Перед ним, словно в замедленной кинокартине, проплывала его «Наргис». Она прошла от него так близко, что волна тёплого воздуха, рождённая движением, наткнулась на него. Он ничего не понимал, глядя ей в след, и только аромат духов чуть уловимо коснулся его.

– У вас чудесные духи, – что может он ещё сказать. Скажи он это ей, этим, наверное, испугал бы её. Откуда ей знать, что он уже ввёл её в свой мир и даже к ней привык.

– Осёл, – прошептал он, кусая губы и глядя вслед. – А? Что? – непонимающе взглянул он на Башмачника.

– С Долгой улицы, – повторил Башмачник, проследив его взгляд. – У них половина дачи.

Он всё ещё стоял с Башмачником, говорил, временами улыбался, но думал о другом.
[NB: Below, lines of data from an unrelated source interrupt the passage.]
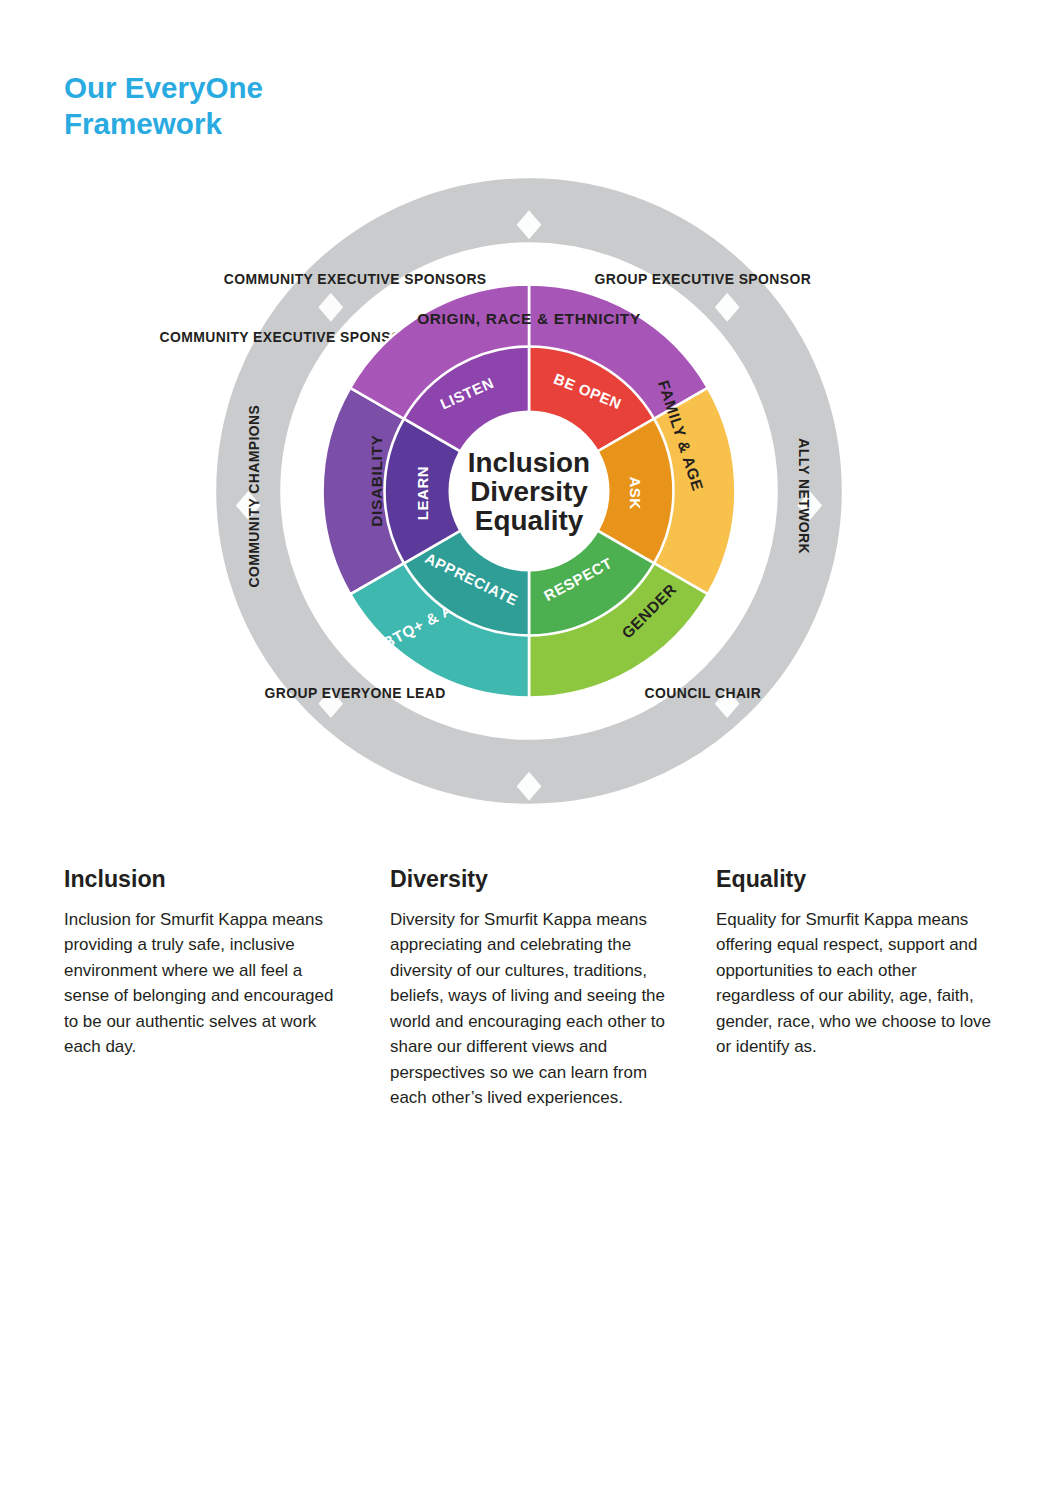Our EveryOne
Framework
Our EveryOne Framework wheel A concentric wheel diagram. The hub reads Inclusion, Diversity, Equality. The inner ring contains the behaviours Be Open, Ask, Respect, Appreciate, Learn and Listen. The middle ring contains the communities Origin, Race & Ethnicity; Family & Age; Gender; LGBTQ+ & Allies; Disability. The outer ring lists Community Executive Sponsors, Group Executive Sponsor, Ally Network, Council Chair, Group EveryOne Lead and Community Champions. COMMUNITY EXECUTIVE SPONSORS COMMUNITY EXECUTIVE SPONSORS GROUP EXECUTIVE SPONSOR ALLY NETWORK COUNCIL CHAIR GROUP EVERYONE LEAD COMMUNITY CHAMPIONS ORIGIN, RACE & ETHNICITY FAMILY & AGE GENDER LGBTQ+ & ALLIES DISABILITY BE OPEN ASK RESPECT APPRECIATE LEARN LISTEN Inclusion Diversity Equality
Inclusion
Inclusion for Smurfit Kappa means providing a truly safe, inclusive environment where we all feel a sense of belonging and encouraged to be our authentic selves at work each day.
Diversity
Diversity for Smurfit Kappa means appreciating and celebrating the diversity of our cultures, traditions, beliefs, ways of living and seeing the world and encouraging each other to share our different views and perspectives so we can learn from each other’s lived experiences.
Equality
Equality for Smurfit Kappa means offering equal respect, support and opportunities to each other regardless of our ability, age, faith, gender, race, who we choose to love or identify as.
В голове его упругими толчками, не желая успокаиваться, пульсировала кровь.

– Дуче, Дуче, – кричала чёрному маленькому мопсу его дородная хозяйка.
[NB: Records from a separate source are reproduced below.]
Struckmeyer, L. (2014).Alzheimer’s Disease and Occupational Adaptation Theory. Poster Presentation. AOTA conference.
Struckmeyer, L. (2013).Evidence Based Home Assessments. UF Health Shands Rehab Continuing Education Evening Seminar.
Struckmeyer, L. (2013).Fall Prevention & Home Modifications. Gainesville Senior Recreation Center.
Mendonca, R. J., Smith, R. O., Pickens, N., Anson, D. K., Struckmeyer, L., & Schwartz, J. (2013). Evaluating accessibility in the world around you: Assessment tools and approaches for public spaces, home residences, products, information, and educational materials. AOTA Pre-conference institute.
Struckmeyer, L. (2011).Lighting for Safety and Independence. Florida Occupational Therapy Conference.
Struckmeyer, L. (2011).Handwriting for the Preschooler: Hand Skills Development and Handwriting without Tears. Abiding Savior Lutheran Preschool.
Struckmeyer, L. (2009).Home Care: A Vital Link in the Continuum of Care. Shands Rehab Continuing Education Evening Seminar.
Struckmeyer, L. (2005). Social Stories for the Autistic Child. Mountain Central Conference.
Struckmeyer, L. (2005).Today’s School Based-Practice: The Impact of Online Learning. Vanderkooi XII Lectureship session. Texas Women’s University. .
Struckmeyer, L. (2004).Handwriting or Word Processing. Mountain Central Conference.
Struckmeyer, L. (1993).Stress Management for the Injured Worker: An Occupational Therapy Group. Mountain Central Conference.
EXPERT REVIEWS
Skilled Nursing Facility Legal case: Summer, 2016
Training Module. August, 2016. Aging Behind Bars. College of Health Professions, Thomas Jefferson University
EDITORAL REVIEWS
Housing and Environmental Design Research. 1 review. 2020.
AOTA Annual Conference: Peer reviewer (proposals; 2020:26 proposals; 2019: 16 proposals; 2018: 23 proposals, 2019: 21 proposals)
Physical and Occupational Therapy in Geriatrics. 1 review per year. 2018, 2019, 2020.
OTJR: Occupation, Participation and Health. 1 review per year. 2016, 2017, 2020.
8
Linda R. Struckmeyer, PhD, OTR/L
А мопс оборачивался, смотрел и бежал дальше, прочь.

– Настоящий фашист, – почесав подбородок, сказал Башмачник. – Зовут Туча, но никто, даже хозяйка так не зовёт. Зол и стервозен невероятно.

И словно подстёгнутый его словами, мопс отрывисто залаял и, мелко семеня, подбежал к забору. И тотчас грубым и хриплым эхом отозвался из-за перегородки огромный чёрный дог. Он рвался и бился о забор, захлёбывался от унижения и бессилия, пытался поймать коротколапую чёрную юлу, безопасно вертевшуюся перед ним. Когда дог отбегал в глубь участка, мопс просовывал под калитку морду и лапы и скалил зубы. Роль Моськи несказанно развлекала его.

– Садист какой-то.

Мопс бегал взад-вперёд вдоль забора и по ту сторону его огромной тенью носился могучий и бессильный дог. Наконец, мопсу надоело. Он выскочил на шоссе и пополз, как заправский пехотинец, к купающимся в луже голубям.
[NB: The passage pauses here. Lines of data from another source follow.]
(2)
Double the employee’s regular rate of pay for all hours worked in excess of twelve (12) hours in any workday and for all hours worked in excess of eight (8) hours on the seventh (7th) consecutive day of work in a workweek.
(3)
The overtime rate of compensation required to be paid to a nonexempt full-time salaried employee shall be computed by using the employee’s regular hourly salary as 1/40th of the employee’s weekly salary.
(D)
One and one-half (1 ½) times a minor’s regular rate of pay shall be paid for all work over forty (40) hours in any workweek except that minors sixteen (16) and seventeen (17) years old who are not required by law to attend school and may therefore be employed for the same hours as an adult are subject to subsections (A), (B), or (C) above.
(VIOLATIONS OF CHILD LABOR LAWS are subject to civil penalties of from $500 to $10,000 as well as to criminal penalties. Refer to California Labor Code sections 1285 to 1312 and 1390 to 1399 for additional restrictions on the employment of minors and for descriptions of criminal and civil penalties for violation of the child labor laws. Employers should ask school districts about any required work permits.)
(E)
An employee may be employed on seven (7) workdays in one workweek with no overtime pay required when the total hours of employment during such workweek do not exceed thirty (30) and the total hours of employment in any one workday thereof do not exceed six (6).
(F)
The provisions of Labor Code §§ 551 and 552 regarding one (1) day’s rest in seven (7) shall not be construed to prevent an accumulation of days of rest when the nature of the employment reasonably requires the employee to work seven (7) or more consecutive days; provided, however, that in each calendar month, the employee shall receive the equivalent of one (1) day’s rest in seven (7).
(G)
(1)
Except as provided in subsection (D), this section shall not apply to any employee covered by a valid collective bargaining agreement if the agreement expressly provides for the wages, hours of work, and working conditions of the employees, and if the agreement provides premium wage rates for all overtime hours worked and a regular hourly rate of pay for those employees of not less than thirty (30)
– Кышь, – не выдержал Башмачник. – Кышь, стервоза. Штоб тебя враг заел.

Голуби взлетели, распустив веером хвосты, а мопс, вскочив на ноги, оскалился и, как ни в чем не бывало, мелко засеменил по шоссе.

После ужина Мокашов гонял по шоссе. Это был его сорокаминутный активный отдых перед негласным, затягивающимся глубоко за полночь домашним рабочим днём. В этот раз он полюбовался необычным закатом, отражавшимся нежными фиолетовыми отсветами на белёсых облаках. Затем въехал в лес, прыгая на корнях и кочках, повалил велосипед и улёгся сам на подстилке умершей хвои. Сосны снизу казались черными, загораживали мохнатой решёткой зеленоватое темнеющее небо. Когда смотришь снизу, кружится голова и всякие дикие мысли лезут в голову.

Шелест деревьев был необычным, раздражающим, странным. Ему казалось, что это разговор, он даже разбирал слова. Что за бред, галлюцинации наяву?

А странный голос, запинаясь, неуверенно говорил:

…Ночью весь отряд переправился через реку. Заночевал на берегу. Огня не разводили. Всё было в темноте. Уснули все. Кроме часовых. Всю ночь от реки дул тёплый ветер…

Мокашов поднялся на локте, но голос не пропадал.

…Часовые оставались на своих постах. Утром, проверяя посты, командир подошёл к ним. Они сжимали оружие. У них были открыты глаза, но они не отвечали. Они были мертвы…

Что это? Может он сходит с ума? И голос нечеловеческий. Мокашов вскочил на ноги, растерянно оглядываясь по сторонам. За высокой травой, еле видимые в сумеречном свете, сидели на корточках два малыша. Один рассказывал страшным голосом, другой смотрел на него, выпучив глаза. Мокашов снова опустился на мягкую пахнущую подстилку. Хорошенькое дело, весёленькая история. Ничего себе сказочка современных детей. До него по-прежнему долетали слова, страшный рассказ продолжался.

– Это ваша машина?

Перед ним стоял маленький рассказчик и смотрел на него невозмутимым мудрым взглядом маленького гнома.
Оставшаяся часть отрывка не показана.